Available records Block Start

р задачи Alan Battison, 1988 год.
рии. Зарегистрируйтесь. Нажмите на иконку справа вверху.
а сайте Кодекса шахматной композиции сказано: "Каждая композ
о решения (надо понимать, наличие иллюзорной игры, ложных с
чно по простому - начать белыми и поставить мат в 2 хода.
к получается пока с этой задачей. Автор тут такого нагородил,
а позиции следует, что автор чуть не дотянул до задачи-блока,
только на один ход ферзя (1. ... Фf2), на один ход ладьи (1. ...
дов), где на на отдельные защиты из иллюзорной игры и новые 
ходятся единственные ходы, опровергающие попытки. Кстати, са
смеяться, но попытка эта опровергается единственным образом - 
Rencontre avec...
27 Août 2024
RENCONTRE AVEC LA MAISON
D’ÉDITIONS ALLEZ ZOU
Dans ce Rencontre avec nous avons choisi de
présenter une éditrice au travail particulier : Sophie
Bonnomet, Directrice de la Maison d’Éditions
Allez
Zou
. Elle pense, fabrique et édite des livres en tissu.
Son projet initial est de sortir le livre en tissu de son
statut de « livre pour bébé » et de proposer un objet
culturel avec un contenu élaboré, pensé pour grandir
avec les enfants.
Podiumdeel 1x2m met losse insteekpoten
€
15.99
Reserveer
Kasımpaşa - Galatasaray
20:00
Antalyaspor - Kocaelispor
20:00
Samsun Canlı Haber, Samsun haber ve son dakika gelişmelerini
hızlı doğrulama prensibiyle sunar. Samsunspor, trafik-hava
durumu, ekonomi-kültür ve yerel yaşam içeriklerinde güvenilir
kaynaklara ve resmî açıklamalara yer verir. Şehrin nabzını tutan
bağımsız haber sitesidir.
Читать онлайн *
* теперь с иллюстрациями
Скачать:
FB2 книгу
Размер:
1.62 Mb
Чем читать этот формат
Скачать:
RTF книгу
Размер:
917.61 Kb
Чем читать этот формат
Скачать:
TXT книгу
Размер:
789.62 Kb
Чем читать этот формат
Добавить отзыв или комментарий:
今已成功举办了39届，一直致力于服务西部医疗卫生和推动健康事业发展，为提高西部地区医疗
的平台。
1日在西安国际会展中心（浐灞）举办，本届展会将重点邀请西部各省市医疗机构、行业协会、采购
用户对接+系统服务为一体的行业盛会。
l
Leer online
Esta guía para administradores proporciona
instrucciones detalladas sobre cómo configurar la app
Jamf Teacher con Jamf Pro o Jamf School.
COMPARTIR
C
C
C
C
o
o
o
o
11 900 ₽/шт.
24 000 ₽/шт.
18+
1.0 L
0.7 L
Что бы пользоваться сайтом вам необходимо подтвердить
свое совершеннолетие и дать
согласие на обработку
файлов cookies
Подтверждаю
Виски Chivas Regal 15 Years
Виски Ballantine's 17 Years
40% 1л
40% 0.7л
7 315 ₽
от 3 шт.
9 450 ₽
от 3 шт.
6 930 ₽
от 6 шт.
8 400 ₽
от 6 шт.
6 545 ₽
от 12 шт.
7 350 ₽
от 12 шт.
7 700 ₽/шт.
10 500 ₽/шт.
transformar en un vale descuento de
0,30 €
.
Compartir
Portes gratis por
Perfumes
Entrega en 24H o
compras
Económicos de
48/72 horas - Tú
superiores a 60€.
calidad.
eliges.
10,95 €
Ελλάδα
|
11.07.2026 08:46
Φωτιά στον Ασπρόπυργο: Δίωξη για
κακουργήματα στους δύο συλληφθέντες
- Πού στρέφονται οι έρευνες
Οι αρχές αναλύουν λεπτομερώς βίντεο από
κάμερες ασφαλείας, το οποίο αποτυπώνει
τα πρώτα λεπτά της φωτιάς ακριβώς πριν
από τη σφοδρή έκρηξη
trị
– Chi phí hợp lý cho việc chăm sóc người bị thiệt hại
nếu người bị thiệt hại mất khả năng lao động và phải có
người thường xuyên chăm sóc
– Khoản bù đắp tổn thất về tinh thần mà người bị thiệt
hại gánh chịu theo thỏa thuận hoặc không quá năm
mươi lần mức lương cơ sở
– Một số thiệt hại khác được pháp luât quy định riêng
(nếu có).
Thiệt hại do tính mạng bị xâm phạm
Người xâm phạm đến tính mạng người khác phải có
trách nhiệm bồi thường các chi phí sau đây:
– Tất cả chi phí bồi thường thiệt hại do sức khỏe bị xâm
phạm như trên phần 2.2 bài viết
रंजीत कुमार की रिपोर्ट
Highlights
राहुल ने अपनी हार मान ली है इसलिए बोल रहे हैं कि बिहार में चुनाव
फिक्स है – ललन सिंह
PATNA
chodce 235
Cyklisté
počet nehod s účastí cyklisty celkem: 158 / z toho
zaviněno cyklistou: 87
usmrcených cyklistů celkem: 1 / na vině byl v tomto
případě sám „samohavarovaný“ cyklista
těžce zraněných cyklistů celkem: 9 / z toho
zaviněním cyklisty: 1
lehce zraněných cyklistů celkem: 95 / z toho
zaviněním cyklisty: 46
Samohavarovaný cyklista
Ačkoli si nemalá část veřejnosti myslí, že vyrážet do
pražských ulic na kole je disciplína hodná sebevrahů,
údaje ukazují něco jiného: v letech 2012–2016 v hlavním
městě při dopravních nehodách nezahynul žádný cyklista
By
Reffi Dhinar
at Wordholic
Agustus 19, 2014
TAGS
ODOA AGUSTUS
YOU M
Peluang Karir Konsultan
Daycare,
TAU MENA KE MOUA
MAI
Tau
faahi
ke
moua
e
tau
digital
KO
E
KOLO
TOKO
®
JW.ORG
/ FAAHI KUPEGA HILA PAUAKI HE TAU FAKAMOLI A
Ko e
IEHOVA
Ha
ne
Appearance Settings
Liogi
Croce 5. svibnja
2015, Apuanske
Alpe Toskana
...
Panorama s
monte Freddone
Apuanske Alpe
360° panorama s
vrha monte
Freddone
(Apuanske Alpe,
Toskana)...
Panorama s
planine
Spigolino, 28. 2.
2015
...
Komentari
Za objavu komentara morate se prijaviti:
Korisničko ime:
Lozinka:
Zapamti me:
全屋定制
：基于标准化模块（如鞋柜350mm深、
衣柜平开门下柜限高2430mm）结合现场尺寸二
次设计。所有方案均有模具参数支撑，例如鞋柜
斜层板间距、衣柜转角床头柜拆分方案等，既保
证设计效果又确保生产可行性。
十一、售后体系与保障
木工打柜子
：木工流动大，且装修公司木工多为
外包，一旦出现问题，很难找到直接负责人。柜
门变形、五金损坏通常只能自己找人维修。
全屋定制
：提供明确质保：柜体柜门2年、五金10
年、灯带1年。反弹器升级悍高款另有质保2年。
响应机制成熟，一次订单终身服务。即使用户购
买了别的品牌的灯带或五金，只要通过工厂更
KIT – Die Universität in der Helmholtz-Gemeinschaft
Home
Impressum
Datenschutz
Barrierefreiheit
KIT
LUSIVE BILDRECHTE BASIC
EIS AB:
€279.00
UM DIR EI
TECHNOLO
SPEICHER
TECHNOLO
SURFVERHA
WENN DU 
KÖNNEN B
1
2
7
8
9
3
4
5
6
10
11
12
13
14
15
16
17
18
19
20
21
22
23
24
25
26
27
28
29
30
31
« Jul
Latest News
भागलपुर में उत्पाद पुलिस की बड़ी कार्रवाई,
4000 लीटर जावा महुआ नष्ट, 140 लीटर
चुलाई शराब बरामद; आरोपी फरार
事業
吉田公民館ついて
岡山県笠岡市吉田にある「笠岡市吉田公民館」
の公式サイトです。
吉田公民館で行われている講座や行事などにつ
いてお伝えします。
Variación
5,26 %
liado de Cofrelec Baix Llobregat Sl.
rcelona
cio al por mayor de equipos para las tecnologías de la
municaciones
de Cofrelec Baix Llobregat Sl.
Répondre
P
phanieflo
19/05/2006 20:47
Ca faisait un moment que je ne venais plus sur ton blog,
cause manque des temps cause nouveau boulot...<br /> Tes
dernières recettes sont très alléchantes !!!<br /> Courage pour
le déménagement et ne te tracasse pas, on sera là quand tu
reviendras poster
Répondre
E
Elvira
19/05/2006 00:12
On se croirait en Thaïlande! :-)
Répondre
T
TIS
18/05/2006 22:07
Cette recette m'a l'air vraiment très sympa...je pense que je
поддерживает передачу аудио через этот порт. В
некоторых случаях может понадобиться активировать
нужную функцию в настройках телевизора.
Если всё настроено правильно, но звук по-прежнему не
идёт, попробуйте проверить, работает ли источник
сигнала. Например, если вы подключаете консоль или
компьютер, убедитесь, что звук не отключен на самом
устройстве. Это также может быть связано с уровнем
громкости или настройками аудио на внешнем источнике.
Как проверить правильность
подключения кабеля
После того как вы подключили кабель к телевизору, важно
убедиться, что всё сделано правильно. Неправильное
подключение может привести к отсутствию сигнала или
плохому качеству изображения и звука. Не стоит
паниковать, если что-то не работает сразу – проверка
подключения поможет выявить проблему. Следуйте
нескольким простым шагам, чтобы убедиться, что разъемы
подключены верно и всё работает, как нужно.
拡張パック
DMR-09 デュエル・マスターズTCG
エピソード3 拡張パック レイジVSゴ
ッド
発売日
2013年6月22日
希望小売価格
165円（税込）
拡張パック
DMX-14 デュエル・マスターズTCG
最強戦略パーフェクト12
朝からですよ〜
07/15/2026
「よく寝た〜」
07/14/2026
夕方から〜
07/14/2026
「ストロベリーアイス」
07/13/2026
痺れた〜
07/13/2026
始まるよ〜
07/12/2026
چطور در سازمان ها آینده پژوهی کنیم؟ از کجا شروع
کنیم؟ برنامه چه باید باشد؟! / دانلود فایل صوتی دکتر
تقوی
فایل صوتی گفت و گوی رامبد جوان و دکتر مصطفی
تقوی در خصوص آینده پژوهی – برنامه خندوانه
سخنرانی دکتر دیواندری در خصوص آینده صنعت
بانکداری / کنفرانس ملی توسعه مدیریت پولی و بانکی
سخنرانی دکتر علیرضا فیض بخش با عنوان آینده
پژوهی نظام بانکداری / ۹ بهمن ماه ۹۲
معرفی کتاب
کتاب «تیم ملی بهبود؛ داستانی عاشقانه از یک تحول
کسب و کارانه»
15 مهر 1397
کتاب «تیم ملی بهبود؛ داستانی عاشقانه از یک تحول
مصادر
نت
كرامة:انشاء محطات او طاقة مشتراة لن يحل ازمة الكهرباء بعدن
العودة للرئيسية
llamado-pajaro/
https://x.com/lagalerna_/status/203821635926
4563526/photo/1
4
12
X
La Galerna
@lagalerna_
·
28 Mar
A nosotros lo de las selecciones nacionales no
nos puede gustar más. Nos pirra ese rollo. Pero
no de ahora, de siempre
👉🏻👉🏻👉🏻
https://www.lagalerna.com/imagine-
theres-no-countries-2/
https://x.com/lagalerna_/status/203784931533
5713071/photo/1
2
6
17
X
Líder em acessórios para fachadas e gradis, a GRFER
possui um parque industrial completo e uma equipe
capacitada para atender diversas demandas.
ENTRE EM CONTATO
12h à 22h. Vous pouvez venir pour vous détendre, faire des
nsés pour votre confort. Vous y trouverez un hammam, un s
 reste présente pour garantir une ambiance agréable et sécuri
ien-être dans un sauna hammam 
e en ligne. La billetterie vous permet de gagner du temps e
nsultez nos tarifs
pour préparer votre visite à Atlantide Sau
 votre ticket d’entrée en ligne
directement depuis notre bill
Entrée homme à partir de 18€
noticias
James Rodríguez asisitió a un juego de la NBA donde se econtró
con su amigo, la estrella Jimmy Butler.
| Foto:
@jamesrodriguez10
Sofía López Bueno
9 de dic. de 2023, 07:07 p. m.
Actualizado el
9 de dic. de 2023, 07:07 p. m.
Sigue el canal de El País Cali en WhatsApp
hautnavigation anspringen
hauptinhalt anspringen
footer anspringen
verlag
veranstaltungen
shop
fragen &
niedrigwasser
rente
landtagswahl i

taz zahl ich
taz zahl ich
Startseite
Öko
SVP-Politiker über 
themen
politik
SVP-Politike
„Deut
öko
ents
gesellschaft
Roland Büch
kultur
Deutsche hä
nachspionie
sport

Available records Block End

Problem requirements: For this listing, copy out every line that includes the word "celkem".

Result of the task:
počet nehod s účastí cyklisty celkem: 158 / z toho
usmrcených cyklistů celkem: 1 / na vině byl v tomto
těžce zraněných cyklistů celkem: 9 / z toho
lehce zraněných cyklistů celkem: 95 / z toho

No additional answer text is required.